Over brushing can also pose a problem for patients with braces. As this can cause their orthodontic wires and brackets to become misaligned.

How to tell if you are brushing too much or too hard?

Tooth sensitivity

Wearing a way of enamel exposes underlying dentine which is sensitive. Receding gums also expose cementum covering the roots of the teeth which are also sensitive to air, hot and cold stimuli.

Frayed tooth brush

Some times you don’t even have to look in your mouth. You can just look at the condition of your tooth brush. If the bristles of a tooth brush you recently bought look frayed too soon, you know that you are doing something wrong.

Receding gums

If your smile line suddenly looks strange to you. As though too much of your teeth are showing and your gums have moved away from the teeth. That means you have gum recession.

What is the right way?

There is no way to reverse this process. You cannot grow back lost gum tissue and you cannot regrow enamel as it is a dead tissue. But there are some ways to treat it.

In very severe cases, Gingivoplasty may be performed by your Periodontist to correct the gum line if aesthetics are a concern. Other options are to get fillings done to restore the lost tooth structure and treat sensitivity.

Milder cases can be treated with a good quality tooth paste especially for sensitive teeth.
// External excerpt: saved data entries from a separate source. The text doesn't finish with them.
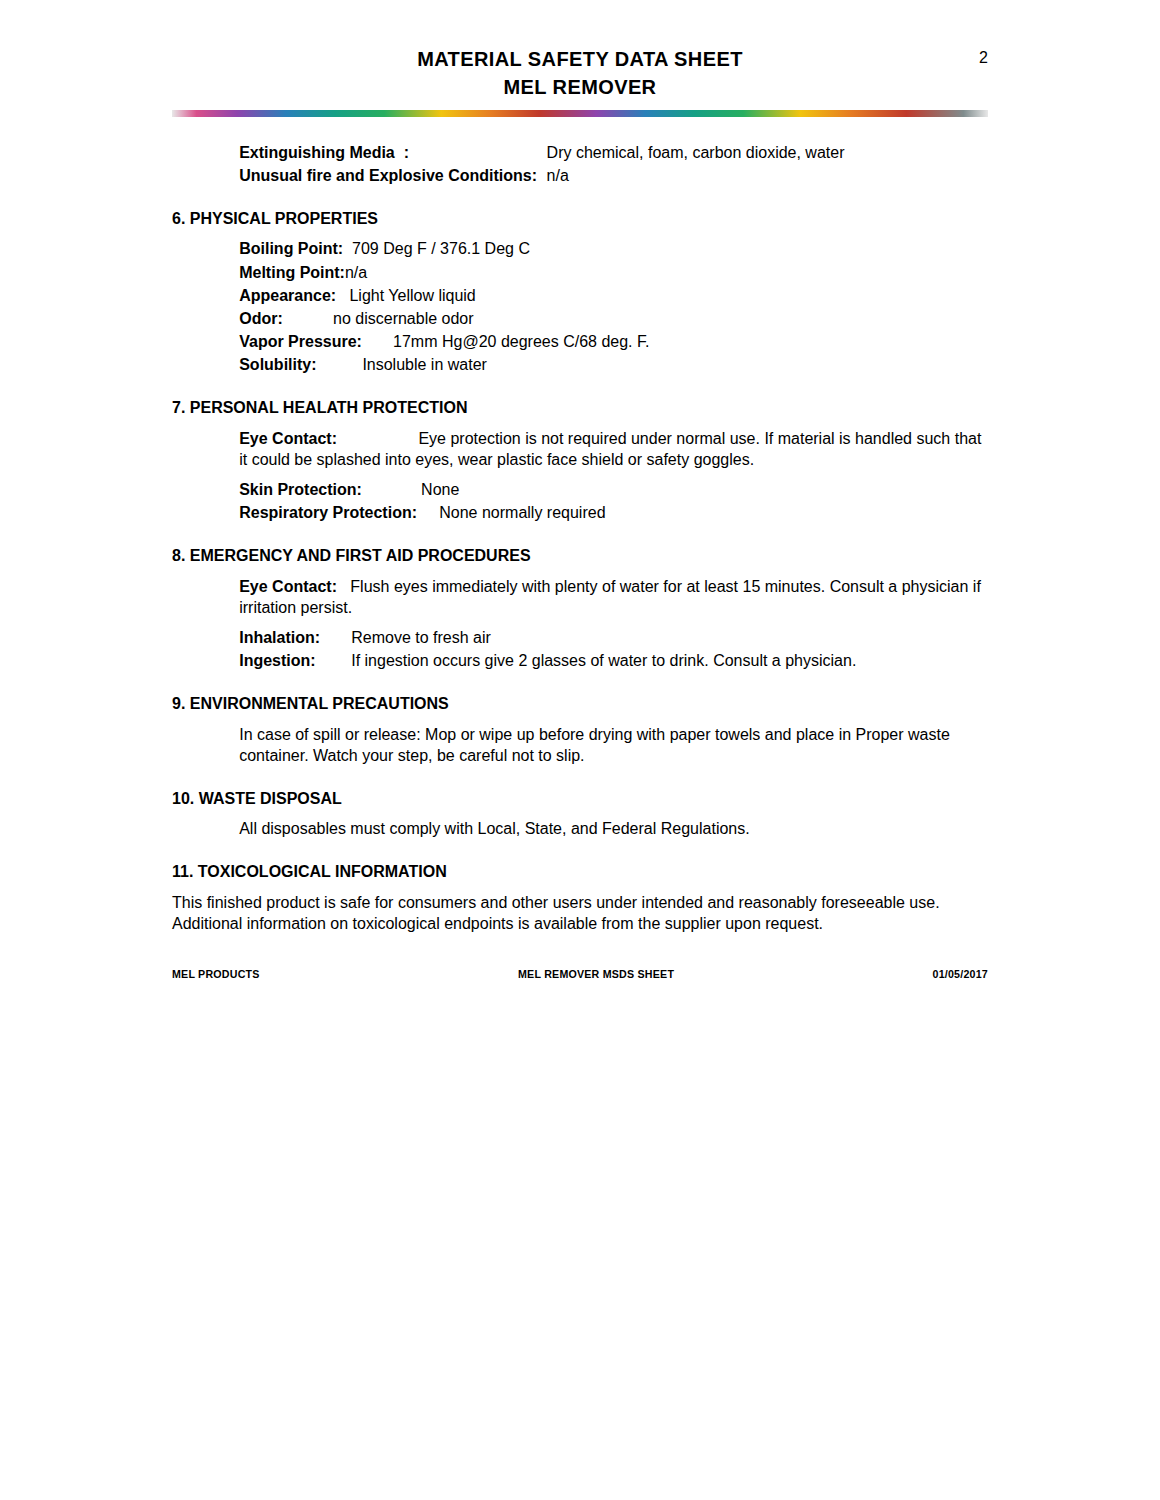2
MATERIAL SAFETY DATA SHEET
MEL REMOVER
Extinguishing Media :
Dry chemical, foam, carbon dioxide, water
Unusual fire and Explosive Conditions:
n/a
6. PHYSICAL PROPERTIES
Boiling Point: 709 Deg F / 376.1 Deg C
Melting Point: n/a
Appearance: Light Yellow liquid
Odor: no discernable odor
Vapor Pressure: 17mm Hg@20 degrees C/68 deg. F.
Solubility: Insoluble in water
7. PERSONAL HEALATH PROTECTION
Eye Contact: Eye protection is not required under normal use. If material is handled such that it could be splashed into eyes, wear plastic face shield or safety goggles.
Skin Protection: None
Respiratory Protection: None normally required
8. EMERGENCY AND FIRST AID PROCEDURES
Eye Contact: Flush eyes immediately with plenty of water for at least 15 minutes. Consult a physician if irritation persist.
Inhalation: Remove to fresh air
Ingestion: If ingestion occurs give 2 glasses of water to drink. Consult a physician.
9. ENVIRONMENTAL PRECAUTIONS
In case of spill or release: Mop or wipe up before drying with paper towels and place in Proper waste container. Watch your step, be careful not to slip.
10. WASTE DISPOSAL
All disposables must comply with Local, State, and Federal Regulations.
11. TOXICOLOGICAL INFORMATION
This finished product is safe for consumers and other users under intended and reasonably foreseeable use. Additional information on toxicological endpoints is available from the supplier upon request.
MEL PRODUCTS MEL REMOVER MSDS SHEET 01/05/2017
Important points to remember.

  • Use a soft bristled tooth brush
  • Brush in gentle circulatory movements and not aggressive sweeping movements.
  • Slow down while brushing. Try to count 30 seconds in your head while brushing each quadrant. This will allow you to brush more effectively and not in a rushed manner.


We can conclude that it is best to stick to good old brushing twice a day as long as your brushing technique is correct. Using a hard bristled brush is not preferred as it is will not make your teeth whiter or cleaner, rather it will do more damage. Finally, along with brushing your teeth it is also important to use a good quality tooth paste. Ideally one that is natural and free from chemicals as it is healthier for the body and is environmentally friendly. Maintain a healthy diet free from added sugars, carbonated drinks and caffeine.